TASK: Entries follow. Give back exactly the lines starting at the one containing "around 109 million" and ending at the one containing "Blizzard Granite Pavers $69.95m2 + Freight", and no other lines.

### WORKING DATA ###

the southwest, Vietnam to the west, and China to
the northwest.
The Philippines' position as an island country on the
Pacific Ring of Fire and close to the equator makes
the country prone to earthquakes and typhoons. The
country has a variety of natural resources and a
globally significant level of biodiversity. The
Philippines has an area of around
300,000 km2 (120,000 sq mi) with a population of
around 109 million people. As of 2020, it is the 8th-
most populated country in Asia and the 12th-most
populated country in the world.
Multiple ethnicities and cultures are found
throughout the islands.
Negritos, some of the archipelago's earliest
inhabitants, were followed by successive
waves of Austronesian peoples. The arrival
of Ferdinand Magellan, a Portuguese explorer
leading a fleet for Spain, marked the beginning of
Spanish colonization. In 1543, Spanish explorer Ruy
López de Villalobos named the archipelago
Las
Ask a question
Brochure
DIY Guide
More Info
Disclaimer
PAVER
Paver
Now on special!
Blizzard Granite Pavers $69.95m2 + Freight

###
### WORKING DATA ###

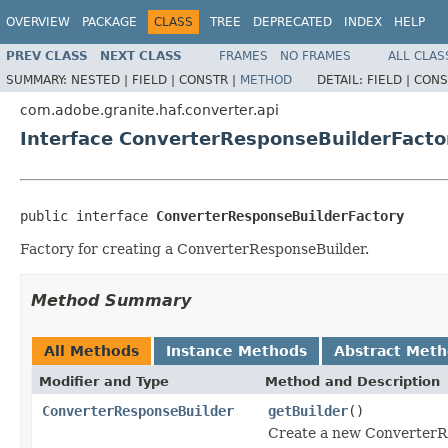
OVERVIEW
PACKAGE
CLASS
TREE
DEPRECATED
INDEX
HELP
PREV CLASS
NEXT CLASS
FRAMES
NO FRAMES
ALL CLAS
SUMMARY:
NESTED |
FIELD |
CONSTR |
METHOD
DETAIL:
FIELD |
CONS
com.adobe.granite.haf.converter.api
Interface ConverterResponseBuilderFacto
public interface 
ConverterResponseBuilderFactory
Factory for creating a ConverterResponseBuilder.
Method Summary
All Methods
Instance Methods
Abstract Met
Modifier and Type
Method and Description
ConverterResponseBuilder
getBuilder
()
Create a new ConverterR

###
### WORKING DATA ###

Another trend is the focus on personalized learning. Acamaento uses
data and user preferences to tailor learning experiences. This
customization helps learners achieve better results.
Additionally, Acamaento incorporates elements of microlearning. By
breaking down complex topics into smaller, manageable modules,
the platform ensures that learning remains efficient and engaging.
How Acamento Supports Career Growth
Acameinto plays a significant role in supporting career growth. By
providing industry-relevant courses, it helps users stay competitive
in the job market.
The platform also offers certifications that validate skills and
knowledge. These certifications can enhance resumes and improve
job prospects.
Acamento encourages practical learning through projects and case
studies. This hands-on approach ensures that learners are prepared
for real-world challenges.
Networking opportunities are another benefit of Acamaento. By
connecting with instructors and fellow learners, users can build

###

EXPECTED ANSWER:
around 109 million people. As of 2020, it is the 8th-
most populated country in Asia and the 12th-most
populated country in the world.
Multiple ethnicities and cultures are found
throughout the islands.
Negritos, some of the archipelago's earliest
inhabitants, were followed by successive
waves of Austronesian peoples. The arrival
of Ferdinand Magellan, a Portuguese explorer
leading a fleet for Spain, marked the beginning of
Spanish colonization. In 1543, Spanish explorer Ruy
López de Villalobos named the archipelago
Las
Ask a question
Brochure
DIY Guide
More Info
Disclaimer
PAVER
Paver
Now on special!
Blizzard Granite Pavers $69.95m2 + Freight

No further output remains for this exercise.